Source records
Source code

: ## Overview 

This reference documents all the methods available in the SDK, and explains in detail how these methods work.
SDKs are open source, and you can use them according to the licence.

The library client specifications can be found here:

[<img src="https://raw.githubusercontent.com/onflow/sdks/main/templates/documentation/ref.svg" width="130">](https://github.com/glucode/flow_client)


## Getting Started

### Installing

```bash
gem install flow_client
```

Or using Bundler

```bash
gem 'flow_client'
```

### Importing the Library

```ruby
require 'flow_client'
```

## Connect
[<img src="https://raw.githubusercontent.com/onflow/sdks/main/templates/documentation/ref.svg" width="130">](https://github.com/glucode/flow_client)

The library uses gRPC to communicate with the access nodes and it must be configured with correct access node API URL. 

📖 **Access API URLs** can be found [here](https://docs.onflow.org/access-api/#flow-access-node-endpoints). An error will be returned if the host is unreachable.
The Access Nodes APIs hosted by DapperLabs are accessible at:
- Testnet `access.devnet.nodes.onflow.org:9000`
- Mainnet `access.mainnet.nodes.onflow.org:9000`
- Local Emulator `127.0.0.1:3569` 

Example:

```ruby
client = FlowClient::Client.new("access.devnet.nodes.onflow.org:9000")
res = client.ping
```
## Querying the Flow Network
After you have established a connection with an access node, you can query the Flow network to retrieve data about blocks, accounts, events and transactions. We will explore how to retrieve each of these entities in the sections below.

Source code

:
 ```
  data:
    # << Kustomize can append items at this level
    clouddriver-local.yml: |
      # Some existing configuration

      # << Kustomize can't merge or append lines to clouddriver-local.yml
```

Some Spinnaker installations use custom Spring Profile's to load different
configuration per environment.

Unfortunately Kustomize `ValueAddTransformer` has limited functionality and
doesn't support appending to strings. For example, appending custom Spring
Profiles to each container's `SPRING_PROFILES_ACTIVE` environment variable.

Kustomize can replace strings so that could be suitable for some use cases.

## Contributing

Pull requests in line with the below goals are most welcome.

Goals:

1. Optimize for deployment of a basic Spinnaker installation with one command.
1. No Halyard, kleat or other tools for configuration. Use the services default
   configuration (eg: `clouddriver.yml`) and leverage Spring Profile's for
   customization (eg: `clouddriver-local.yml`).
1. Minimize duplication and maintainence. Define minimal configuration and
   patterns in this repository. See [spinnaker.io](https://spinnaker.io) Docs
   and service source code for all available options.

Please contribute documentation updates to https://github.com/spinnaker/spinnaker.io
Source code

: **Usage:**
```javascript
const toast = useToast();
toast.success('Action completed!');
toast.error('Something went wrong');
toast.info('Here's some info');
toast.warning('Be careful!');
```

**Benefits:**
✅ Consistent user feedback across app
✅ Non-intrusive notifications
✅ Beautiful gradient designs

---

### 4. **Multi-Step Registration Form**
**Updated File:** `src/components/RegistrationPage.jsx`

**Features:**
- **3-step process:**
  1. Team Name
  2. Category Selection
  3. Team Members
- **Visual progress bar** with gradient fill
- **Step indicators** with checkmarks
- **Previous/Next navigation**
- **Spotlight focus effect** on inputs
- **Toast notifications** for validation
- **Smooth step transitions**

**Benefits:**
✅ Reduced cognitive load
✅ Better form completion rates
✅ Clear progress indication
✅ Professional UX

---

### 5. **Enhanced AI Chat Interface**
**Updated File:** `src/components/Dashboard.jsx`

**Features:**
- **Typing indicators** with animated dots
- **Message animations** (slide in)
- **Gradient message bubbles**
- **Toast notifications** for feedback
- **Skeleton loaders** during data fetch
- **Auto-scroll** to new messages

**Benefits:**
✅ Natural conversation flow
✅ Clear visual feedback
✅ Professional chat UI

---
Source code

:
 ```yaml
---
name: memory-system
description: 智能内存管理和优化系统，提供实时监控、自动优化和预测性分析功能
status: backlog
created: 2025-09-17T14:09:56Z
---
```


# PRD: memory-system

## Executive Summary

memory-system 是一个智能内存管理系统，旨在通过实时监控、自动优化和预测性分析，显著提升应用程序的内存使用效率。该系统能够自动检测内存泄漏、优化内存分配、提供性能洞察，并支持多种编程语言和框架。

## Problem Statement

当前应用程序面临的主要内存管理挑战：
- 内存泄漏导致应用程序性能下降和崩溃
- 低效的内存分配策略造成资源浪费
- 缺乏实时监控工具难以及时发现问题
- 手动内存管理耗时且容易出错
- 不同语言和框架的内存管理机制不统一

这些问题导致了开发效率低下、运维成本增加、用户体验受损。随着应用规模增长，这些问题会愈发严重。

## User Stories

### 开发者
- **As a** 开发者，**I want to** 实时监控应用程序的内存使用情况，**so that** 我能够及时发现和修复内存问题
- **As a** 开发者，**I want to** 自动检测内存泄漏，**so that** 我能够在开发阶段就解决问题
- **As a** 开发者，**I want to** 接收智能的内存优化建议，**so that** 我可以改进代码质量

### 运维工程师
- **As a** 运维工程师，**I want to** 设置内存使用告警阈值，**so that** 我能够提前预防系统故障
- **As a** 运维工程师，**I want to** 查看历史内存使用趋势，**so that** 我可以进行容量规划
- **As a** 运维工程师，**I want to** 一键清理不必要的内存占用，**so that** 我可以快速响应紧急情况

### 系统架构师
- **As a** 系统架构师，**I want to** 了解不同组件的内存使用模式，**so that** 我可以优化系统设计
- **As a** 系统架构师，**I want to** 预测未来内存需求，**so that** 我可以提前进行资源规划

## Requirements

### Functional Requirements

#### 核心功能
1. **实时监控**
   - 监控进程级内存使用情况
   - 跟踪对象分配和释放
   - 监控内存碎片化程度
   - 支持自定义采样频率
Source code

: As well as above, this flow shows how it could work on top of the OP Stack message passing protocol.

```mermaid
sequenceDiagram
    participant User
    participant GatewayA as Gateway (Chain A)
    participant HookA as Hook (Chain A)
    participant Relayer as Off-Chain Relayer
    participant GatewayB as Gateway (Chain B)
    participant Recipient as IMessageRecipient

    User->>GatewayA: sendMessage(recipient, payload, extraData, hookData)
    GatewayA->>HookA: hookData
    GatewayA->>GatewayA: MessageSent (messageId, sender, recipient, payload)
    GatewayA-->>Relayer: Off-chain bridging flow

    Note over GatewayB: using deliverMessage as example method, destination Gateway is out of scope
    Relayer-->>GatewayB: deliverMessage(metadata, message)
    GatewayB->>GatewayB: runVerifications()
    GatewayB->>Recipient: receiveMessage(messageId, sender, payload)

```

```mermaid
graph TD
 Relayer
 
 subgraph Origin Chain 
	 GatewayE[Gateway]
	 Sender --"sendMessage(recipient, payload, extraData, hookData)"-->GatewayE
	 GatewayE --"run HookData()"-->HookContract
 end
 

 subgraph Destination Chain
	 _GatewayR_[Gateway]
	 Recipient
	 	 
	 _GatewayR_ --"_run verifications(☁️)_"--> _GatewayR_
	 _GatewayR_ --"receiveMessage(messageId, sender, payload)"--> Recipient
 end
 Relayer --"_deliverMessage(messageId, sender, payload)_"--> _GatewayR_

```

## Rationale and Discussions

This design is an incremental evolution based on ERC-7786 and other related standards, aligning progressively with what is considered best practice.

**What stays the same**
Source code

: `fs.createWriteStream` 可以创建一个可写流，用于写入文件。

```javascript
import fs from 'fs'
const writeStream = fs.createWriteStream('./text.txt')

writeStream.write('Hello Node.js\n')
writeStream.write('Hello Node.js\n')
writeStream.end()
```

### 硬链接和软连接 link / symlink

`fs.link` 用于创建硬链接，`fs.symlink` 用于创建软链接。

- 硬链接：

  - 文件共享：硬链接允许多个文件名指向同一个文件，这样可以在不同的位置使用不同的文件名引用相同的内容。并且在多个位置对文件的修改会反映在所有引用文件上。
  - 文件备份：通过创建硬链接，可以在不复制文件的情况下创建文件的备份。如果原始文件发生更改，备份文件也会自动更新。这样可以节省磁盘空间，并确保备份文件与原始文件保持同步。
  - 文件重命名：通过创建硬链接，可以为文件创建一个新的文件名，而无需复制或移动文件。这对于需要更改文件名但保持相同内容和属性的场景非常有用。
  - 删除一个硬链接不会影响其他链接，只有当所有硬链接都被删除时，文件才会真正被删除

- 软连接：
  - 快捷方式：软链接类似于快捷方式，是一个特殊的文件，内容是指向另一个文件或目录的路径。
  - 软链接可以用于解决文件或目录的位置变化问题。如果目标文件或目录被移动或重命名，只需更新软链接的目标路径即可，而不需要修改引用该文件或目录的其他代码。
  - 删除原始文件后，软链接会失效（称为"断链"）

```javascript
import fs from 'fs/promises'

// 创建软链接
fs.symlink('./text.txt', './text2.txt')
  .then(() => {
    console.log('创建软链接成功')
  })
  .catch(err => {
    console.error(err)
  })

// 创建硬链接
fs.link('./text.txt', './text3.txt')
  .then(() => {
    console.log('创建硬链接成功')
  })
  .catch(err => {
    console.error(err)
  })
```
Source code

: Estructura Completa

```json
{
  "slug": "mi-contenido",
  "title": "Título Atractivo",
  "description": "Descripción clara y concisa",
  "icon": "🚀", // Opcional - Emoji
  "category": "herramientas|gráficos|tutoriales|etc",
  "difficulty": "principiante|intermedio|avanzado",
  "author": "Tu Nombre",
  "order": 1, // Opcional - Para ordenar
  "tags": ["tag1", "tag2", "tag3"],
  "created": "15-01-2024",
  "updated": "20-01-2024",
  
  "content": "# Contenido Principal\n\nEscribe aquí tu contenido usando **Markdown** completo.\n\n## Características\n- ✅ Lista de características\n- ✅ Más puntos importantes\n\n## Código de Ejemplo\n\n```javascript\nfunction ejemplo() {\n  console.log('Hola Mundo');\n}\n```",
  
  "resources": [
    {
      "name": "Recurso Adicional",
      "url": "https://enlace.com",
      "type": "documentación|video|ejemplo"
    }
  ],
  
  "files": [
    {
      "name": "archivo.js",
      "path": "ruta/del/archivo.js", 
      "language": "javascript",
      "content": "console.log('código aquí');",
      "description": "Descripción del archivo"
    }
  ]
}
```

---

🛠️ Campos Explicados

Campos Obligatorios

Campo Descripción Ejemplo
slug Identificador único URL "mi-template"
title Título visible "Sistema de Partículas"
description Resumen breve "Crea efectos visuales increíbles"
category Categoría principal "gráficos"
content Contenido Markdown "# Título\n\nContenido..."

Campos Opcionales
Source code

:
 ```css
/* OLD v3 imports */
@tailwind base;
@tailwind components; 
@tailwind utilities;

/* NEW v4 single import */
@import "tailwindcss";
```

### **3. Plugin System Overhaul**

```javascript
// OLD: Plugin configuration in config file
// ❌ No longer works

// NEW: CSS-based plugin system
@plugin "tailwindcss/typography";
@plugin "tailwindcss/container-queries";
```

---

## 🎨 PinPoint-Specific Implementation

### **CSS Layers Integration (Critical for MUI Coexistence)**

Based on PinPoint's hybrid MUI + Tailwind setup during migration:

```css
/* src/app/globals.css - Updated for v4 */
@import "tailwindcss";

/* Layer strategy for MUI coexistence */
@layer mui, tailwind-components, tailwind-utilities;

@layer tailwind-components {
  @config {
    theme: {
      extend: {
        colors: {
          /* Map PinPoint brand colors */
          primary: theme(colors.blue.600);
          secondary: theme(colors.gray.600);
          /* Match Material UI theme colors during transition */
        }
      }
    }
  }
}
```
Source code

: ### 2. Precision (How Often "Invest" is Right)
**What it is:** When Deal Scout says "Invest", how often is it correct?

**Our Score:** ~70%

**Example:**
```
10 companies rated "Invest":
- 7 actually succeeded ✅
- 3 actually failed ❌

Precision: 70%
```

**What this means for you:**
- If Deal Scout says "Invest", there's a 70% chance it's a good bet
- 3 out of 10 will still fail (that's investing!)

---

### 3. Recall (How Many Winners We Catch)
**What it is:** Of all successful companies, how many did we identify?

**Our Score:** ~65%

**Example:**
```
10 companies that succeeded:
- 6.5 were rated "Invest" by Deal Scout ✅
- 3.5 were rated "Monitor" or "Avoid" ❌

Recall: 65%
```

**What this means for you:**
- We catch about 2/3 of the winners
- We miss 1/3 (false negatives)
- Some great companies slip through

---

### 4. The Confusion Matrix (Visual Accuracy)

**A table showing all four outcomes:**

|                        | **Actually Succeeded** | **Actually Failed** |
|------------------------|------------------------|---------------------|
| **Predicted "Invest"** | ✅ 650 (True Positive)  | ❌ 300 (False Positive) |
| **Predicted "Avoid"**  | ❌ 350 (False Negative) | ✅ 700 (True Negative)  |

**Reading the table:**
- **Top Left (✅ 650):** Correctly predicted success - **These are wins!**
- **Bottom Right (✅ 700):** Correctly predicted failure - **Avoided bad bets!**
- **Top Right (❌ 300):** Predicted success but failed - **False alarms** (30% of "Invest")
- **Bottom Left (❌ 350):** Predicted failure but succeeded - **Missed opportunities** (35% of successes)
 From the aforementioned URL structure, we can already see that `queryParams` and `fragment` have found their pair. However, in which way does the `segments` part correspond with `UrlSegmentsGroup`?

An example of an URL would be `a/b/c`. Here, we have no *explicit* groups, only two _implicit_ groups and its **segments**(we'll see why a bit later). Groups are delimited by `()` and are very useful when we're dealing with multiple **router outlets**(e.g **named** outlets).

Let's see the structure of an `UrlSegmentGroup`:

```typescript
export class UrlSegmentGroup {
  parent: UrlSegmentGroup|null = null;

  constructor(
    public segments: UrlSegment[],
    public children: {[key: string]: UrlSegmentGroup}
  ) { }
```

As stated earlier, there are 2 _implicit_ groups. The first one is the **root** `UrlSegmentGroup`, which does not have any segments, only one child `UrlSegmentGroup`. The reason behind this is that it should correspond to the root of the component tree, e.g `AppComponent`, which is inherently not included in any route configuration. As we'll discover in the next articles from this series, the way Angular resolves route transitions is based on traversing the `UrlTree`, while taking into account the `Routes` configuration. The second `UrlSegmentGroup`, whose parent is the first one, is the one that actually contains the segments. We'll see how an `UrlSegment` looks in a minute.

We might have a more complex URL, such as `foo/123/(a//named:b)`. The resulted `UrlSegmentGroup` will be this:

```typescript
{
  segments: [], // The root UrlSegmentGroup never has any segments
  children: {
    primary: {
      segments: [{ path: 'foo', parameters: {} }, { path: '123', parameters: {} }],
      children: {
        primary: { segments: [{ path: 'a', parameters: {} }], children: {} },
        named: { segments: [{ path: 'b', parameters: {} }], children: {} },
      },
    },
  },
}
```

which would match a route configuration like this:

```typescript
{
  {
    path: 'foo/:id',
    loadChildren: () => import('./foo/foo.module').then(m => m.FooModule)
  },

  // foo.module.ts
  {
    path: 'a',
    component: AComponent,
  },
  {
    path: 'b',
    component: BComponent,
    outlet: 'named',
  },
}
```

Your goal
Find the count of lines in the data above where the string "Título" occurs. Provide that number alone.

Completed exercise
3